MATERIAL SHOWN ->
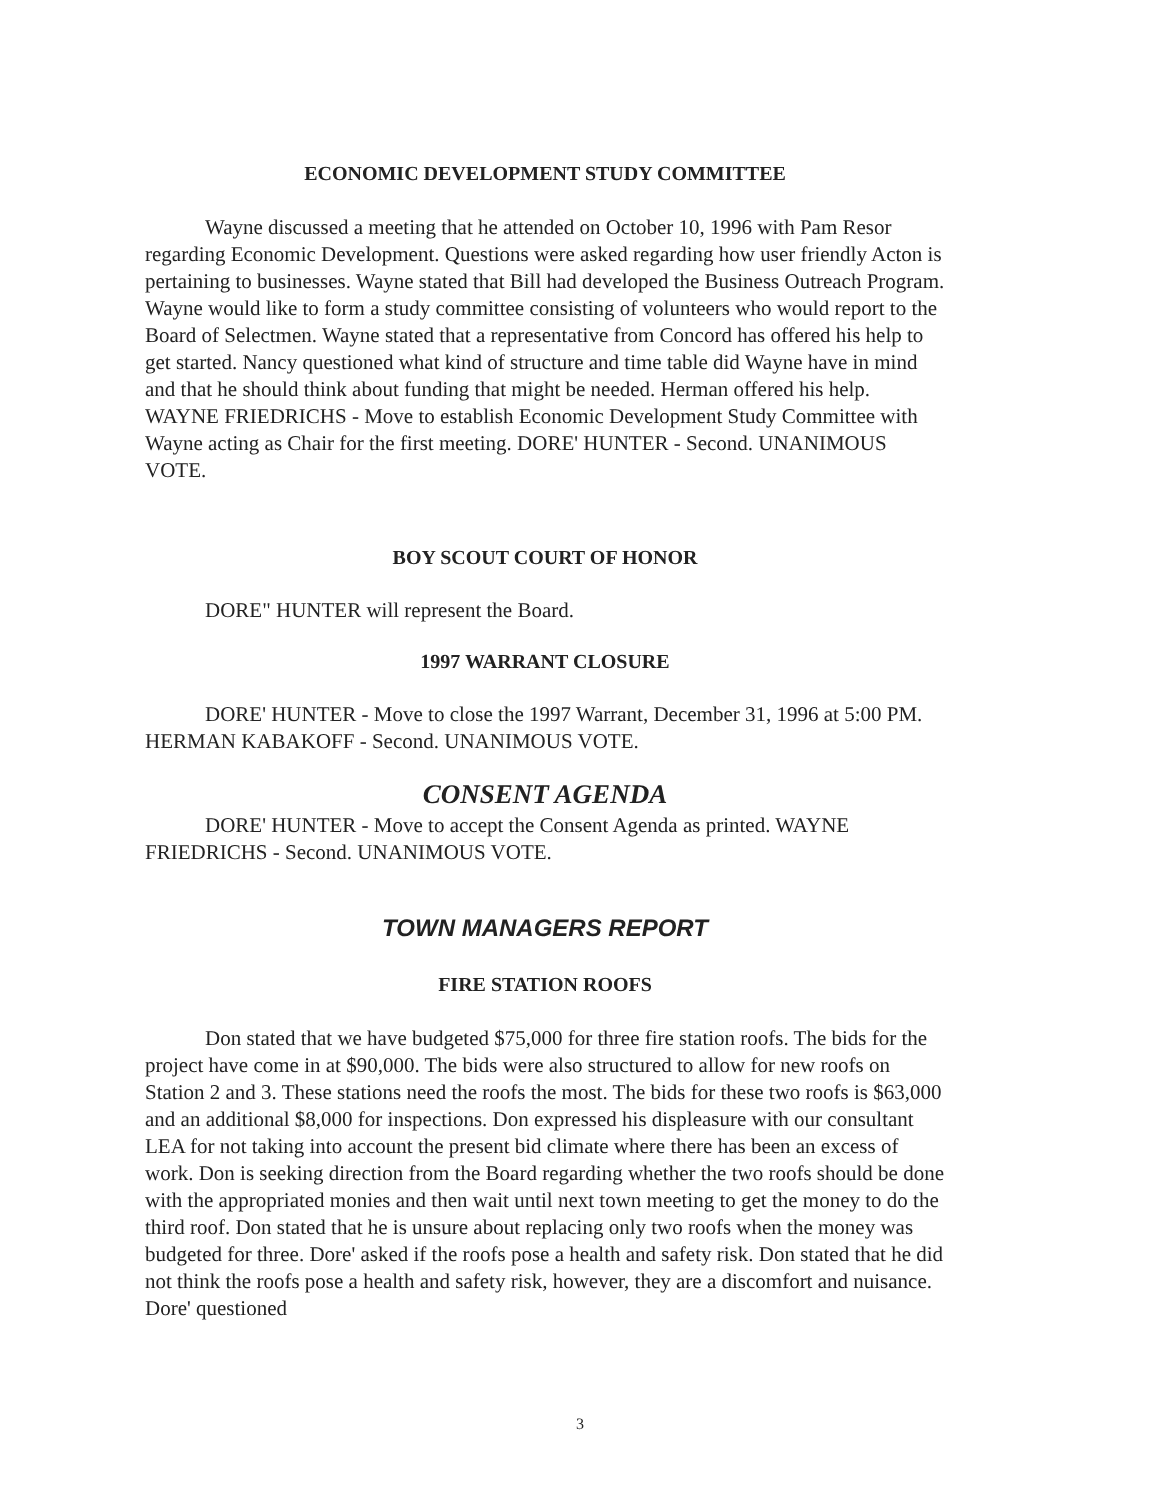ECONOMIC DEVELOPMENT STUDY COMMITTEE
Wayne discussed a meeting that he attended on October 10, 1996 with Pam Resor regarding Economic Development. Questions were asked regarding how user friendly Acton is pertaining to businesses. Wayne stated that Bill had developed the Business Outreach Program. Wayne would like to form a study committee consisting of volunteers who would report to the Board of Selectmen. Wayne stated that a representative from Concord has offered his help to get started. Nancy questioned what kind of structure and time table did Wayne have in mind and that he should think about funding that might be needed. Herman offered his help. WAYNE FRIEDRICHS - Move to establish Economic Development Study Committee with Wayne acting as Chair for the first meeting. DORE' HUNTER - Second. UNANIMOUS VOTE.
BOY SCOUT COURT OF HONOR
DORE" HUNTER will represent the Board.
1997 WARRANT CLOSURE
DORE' HUNTER - Move to close the 1997 Warrant, December 31, 1996 at 5:00 PM. HERMAN KABAKOFF - Second. UNANIMOUS VOTE.
CONSENT AGENDA
DORE' HUNTER - Move to accept the Consent Agenda as printed. WAYNE FRIEDRICHS - Second. UNANIMOUS VOTE.
TOWN MANAGERS REPORT
FIRE STATION ROOFS
Don stated that we have budgeted $75,000 for three fire station roofs. The bids for the project have come in at $90,000. The bids were also structured to allow for new roofs on Station 2 and 3. These stations need the roofs the most. The bids for these two roofs is $63,000 and an additional $8,000 for inspections. Don expressed his displeasure with our consultant LEA for not taking into account the present bid climate where there has been an excess of work. Don is seeking direction from the Board regarding whether the two roofs should be done with the appropriated monies and then wait until next town meeting to get the money to do the third roof. Don stated that he is unsure about replacing only two roofs when the money was budgeted for three. Dore' asked if the roofs pose a health and safety risk. Don stated that he did not think the roofs pose a health and safety risk, however, they are a discomfort and nuisance. Dore' questioned
3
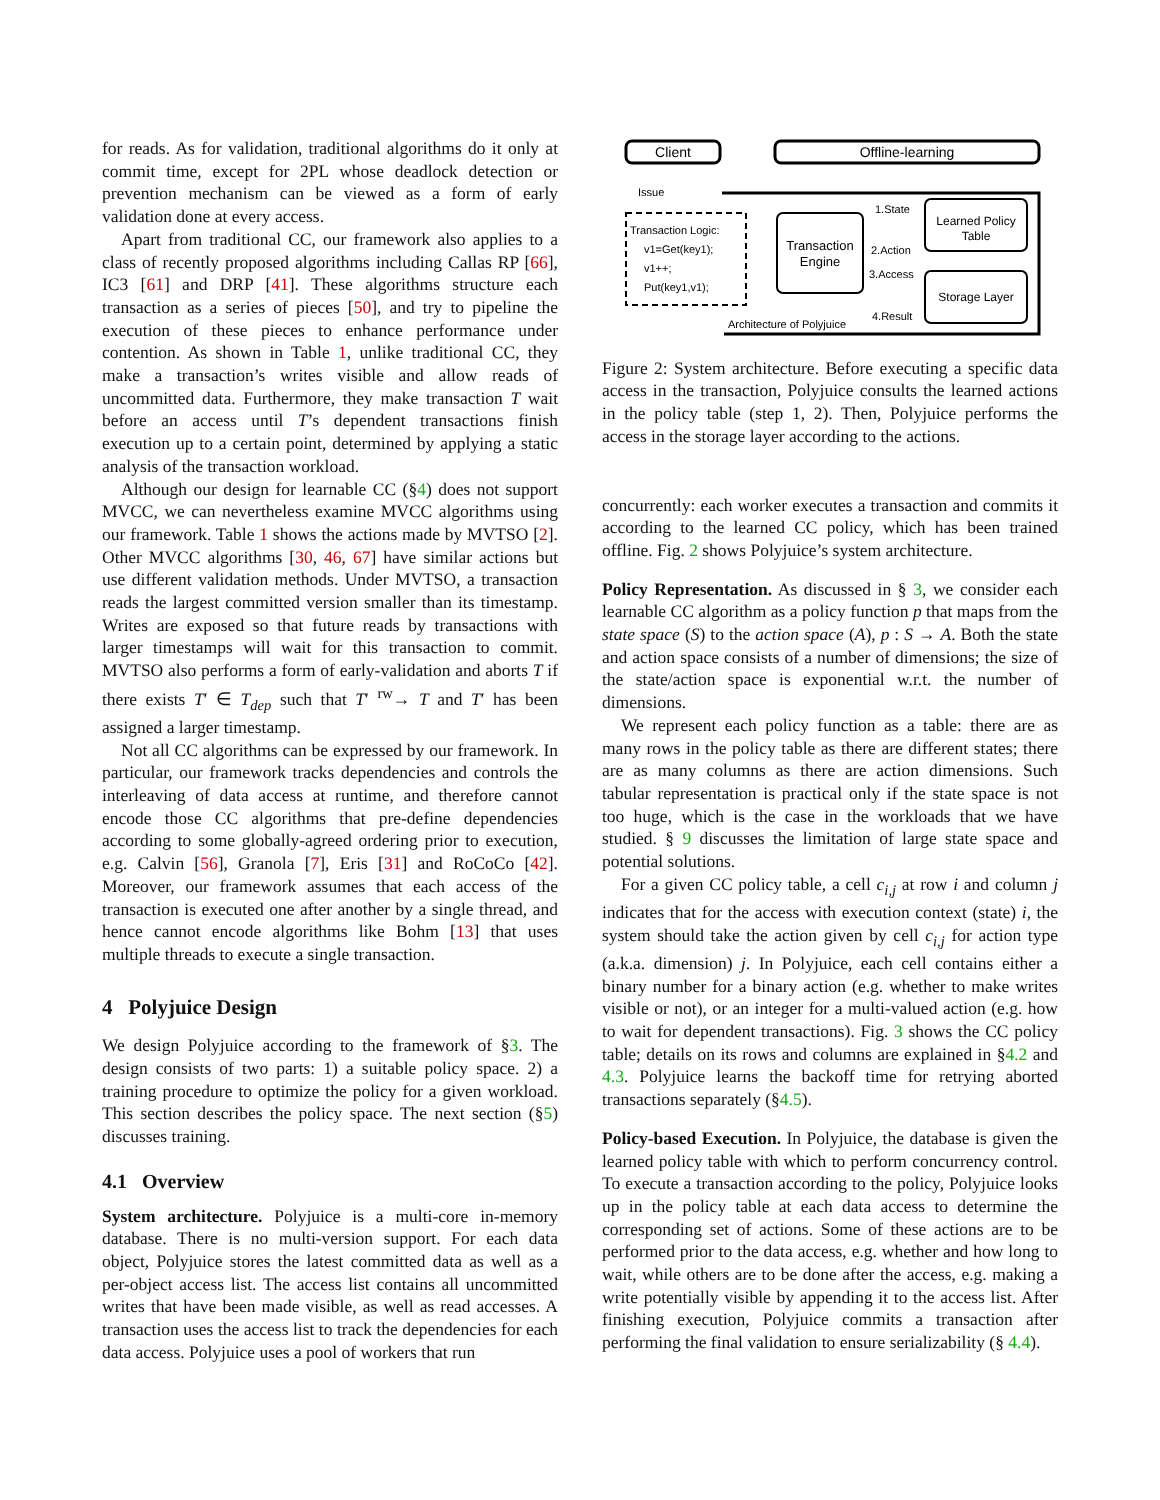for reads. As for validation, traditional algorithms do it only at commit time, except for 2PL whose deadlock detection or prevention mechanism can be viewed as a form of early validation done at every access.
Apart from traditional CC, our framework also applies to a class of recently proposed algorithms including Callas RP [66], IC3 [61] and DRP [41]. These algorithms structure each transaction as a series of pieces [50], and try to pipeline the execution of these pieces to enhance performance under contention. As shown in Table 1, unlike traditional CC, they make a transaction’s writes visible and allow reads of uncommitted data. Furthermore, they make transaction T wait before an access until T’s dependent transactions finish execution up to a certain point, determined by applying a static analysis of the transaction workload.
Although our design for learnable CC (§4) does not support MVCC, we can nevertheless examine MVCC algorithms using our framework. Table 1 shows the actions made by MVTSO [2]. Other MVCC algorithms [30, 46, 67] have similar actions but use different validation methods. Under MVTSO, a transaction reads the largest committed version smaller than its timestamp. Writes are exposed so that future reads by transactions with larger timestamps will wait for this transaction to commit. MVTSO also performs a form of early-validation and aborts T if there exists T′ ∈ T<sub>dep</sub> such that T′ <sup>rw</sup>→ T and T′ has been assigned a larger timestamp.
Not all CC algorithms can be expressed by our framework. In particular, our framework tracks dependencies and controls the interleaving of data access at runtime, and therefore cannot encode those CC algorithms that pre-define dependencies according to some globally-agreed ordering prior to execution, e.g. Calvin [56], Granola [7], Eris [31] and RoCoCo [42]. Moreover, our framework assumes that each access of the transaction is executed one after another by a single thread, and hence cannot encode algorithms like Bohm [13] that uses multiple threads to execute a single transaction.
4 Polyjuice Design
We design Polyjuice according to the framework of §3. The design consists of two parts: 1) a suitable policy space. 2) a training procedure to optimize the policy for a given workload. This section describes the policy space. The next section (§5) discusses training.
4.1 Overview
System architecture. Polyjuice is a multi-core in-memory database. There is no multi-version support. For each data object, Polyjuice stores the latest committed data as well as a per-object access list. The access list contains all uncommitted writes that have been made visible, as well as read accesses. A transaction uses the access list to track the dependencies for each data access. Polyjuice uses a pool of workers that run
Client
Offline-learning
Issue
Transaction Logic:
v1=Get(key1);
v1++;
Put(key1,v1);
Transaction
Engine
Learned Policy
Table
Storage Layer
1.State
2.Action
3.Access
4.Result
Architecture of Polyjuice
Figure 2: System architecture. Before executing a specific data access in the transaction, Polyjuice consults the learned actions in the policy table (step 1, 2). Then, Polyjuice performs the access in the storage layer according to the actions.
concurrently: each worker executes a transaction and commits it according to the learned CC policy, which has been trained offline. Fig. 2 shows Polyjuice’s system architecture.
Policy Representation. As discussed in § 3, we consider each learnable CC algorithm as a policy function p that maps from the state space (S) to the action space (A), p : S → A. Both the state and action space consists of a number of dimensions; the size of the state/action space is exponential w.r.t. the number of dimensions.
We represent each policy function as a table: there are as many rows in the policy table as there are different states; there are as many columns as there are action dimensions. Such tabular representation is practical only if the state space is not too huge, which is the case in the workloads that we have studied. § 9 discusses the limitation of large state space and potential solutions.
For a given CC policy table, a cell c<sub>i,j</sub> at row i and column j indicates that for the access with execution context (state) i, the system should take the action given by cell c<sub>i,j</sub> for action type (a.k.a. dimension) j. In Polyjuice, each cell contains either a binary number for a binary action (e.g. whether to make writes visible or not), or an integer for a multi-valued action (e.g. how to wait for dependent transactions). Fig. 3 shows the CC policy table; details on its rows and columns are explained in §4.2 and 4.3. Polyjuice learns the backoff time for retrying aborted transactions separately (§4.5).
Policy-based Execution. In Polyjuice, the database is given the learned policy table with which to perform concurrency control. To execute a transaction according to the policy, Polyjuice looks up in the policy table at each data access to determine the corresponding set of actions. Some of these actions are to be performed prior to the data access, e.g. whether and how long to wait, while others are to be done after the access, e.g. making a write potentially visible by appending it to the access list. After finishing execution, Polyjuice commits a transaction after performing the final validation to ensure serializability (§ 4.4).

THE TASK -> Copy every entry above exactly as it stands, but leave the pictures out.

ANSWER SPACE ->
ECONOMIC DEVELOPMENT STUDY COMMITTEE
Wayne discussed a meeting that he attended on October 10, 1996 with Pam Resor regarding Economic Development. Questions were asked regarding how user friendly Acton is pertaining to businesses. Wayne stated that Bill had developed the Business Outreach Program. Wayne would like to form a study committee consisting of volunteers who would report to the Board of Selectmen. Wayne stated that a representative from Concord has offered his help to get started. Nancy questioned what kind of structure and time table did Wayne have in mind and that he should think about funding that might be needed. Herman offered his help. WAYNE FRIEDRICHS - Move to establish Economic Development Study Committee with Wayne acting as Chair for the first meeting. DORE' HUNTER - Second. UNANIMOUS VOTE.
BOY SCOUT COURT OF HONOR
DORE" HUNTER will represent the Board.
1997 WARRANT CLOSURE
DORE' HUNTER - Move to close the 1997 Warrant, December 31, 1996 at 5:00 PM. HERMAN KABAKOFF - Second. UNANIMOUS VOTE.
CONSENT AGENDA
DORE' HUNTER - Move to accept the Consent Agenda as printed. WAYNE FRIEDRICHS - Second. UNANIMOUS VOTE.
TOWN MANAGERS REPORT
FIRE STATION ROOFS
Don stated that we have budgeted $75,000 for three fire station roofs. The bids for the project have come in at $90,000. The bids were also structured to allow for new roofs on Station 2 and 3. These stations need the roofs the most. The bids for these two roofs is $63,000 and an additional $8,000 for inspections. Don expressed his displeasure with our consultant LEA for not taking into account the present bid climate where there has been an excess of work. Don is seeking direction from the Board regarding whether the two roofs should be done with the appropriated monies and then wait until next town meeting to get the money to do the third roof. Don stated that he is unsure about replacing only two roofs when the money was budgeted for three. Dore' asked if the roofs pose a health and safety risk. Don stated that he did not think the roofs pose a health and safety risk, however, they are a discomfort and nuisance. Dore' questioned
3
for reads. As for validation, traditional algorithms do it only at commit time, except for 2PL whose deadlock detection or prevention mechanism can be viewed as a form of early validation done at every access.
Apart from traditional CC, our framework also applies to a class of recently proposed algorithms including Callas RP [66], IC3 [61] and DRP [41]. These algorithms structure each transaction as a series of pieces [50], and try to pipeline the execution of these pieces to enhance performance under contention. As shown in Table 1, unlike traditional CC, they make a transaction’s writes visible and allow reads of uncommitted data. Furthermore, they make transaction T wait before an access until T’s dependent transactions finish execution up to a certain point, determined by applying a static analysis of the transaction workload.
Although our design for learnable CC (§4) does not support MVCC, we can nevertheless examine MVCC algorithms using our framework. Table 1 shows the actions made by MVTSO [2]. Other MVCC algorithms [30, 46, 67] have similar actions but use different validation methods. Under MVTSO, a transaction reads the largest committed version smaller than its timestamp. Writes are exposed so that future reads by transactions with larger timestamps will wait for this transaction to commit. MVTSO also performs a form of early-validation and aborts T if there exists T′ ∈ T<sub>dep</sub> such that T′ <sup>rw</sup>→ T and T′ has been assigned a larger timestamp.
Not all CC algorithms can be expressed by our framework. In particular, our framework tracks dependencies and controls the interleaving of data access at runtime, and therefore cannot encode those CC algorithms that pre-define dependencies according to some globally-agreed ordering prior to execution, e.g. Calvin [56], Granola [7], Eris [31] and RoCoCo [42]. Moreover, our framework assumes that each access of the transaction is executed one after another by a single thread, and hence cannot encode algorithms like Bohm [13] that uses multiple threads to execute a single transaction.
4 Polyjuice Design
We design Polyjuice according to the framework of §3. The design consists of two parts: 1) a suitable policy space. 2) a training procedure to optimize the policy for a given workload. This section describes the policy space. The next section (§5) discusses training.
4.1 Overview
System architecture. Polyjuice is a multi-core in-memory database. There is no multi-version support. For each data object, Polyjuice stores the latest committed data as well as a per-object access list. The access list contains all uncommitted writes that have been made visible, as well as read accesses. A transaction uses the access list to track the dependencies for each data access. Polyjuice uses a pool of workers that run
Client
Offline-learning
Issue
Transaction Logic:
v1=Get(key1);
v1++;
Put(key1,v1);
Transaction
Engine
Learned Policy
Table
Storage Layer
1.State
2.Action
3.Access
4.Result
Architecture of Polyjuice
Figure 2: System architecture. Before executing a specific data access in the transaction, Polyjuice consults the learned actions in the policy table (step 1, 2). Then, Polyjuice performs the access in the storage layer according to the actions.
concurrently: each worker executes a transaction and commits it according to the learned CC policy, which has been trained offline. Fig. 2 shows Polyjuice’s system architecture.
Policy Representation. As discussed in § 3, we consider each learnable CC algorithm as a policy function p that maps from the state space (S) to the action space (A), p : S → A. Both the state and action space consists of a number of dimensions; the size of the state/action space is exponential w.r.t. the number of dimensions.
We represent each policy function as a table: there are as many rows in the policy table as there are different states; there are as many columns as there are action dimensions. Such tabular representation is practical only if the state space is not too huge, which is the case in the workloads that we have studied. § 9 discusses the limitation of large state space and potential solutions.
For a given CC policy table, a cell c<sub>i,j</sub> at row i and column j indicates that for the access with execution context (state) i, the system should take the action given by cell c<sub>i,j</sub> for action type (a.k.a. dimension) j. In Polyjuice, each cell contains either a binary number for a binary action (e.g. whether to make writes visible or not), or an integer for a multi-valued action (e.g. how to wait for dependent transactions). Fig. 3 shows the CC policy table; details on its rows and columns are explained in §4.2 and 4.3. Polyjuice learns the backoff time for retrying aborted transactions separately (§4.5).
Policy-based Execution. In Polyjuice, the database is given the learned policy table with which to perform concurrency control. To execute a transaction according to the policy, Polyjuice looks up in the policy table at each data access to determine the corresponding set of actions. Some of these actions are to be performed prior to the data access, e.g. whether and how long to wait, while others are to be done after the access, e.g. making a write potentially visible by appending it to the access list. After finishing execution, Polyjuice commits a transaction after performing the final validation to ensure serializability (§ 4.4).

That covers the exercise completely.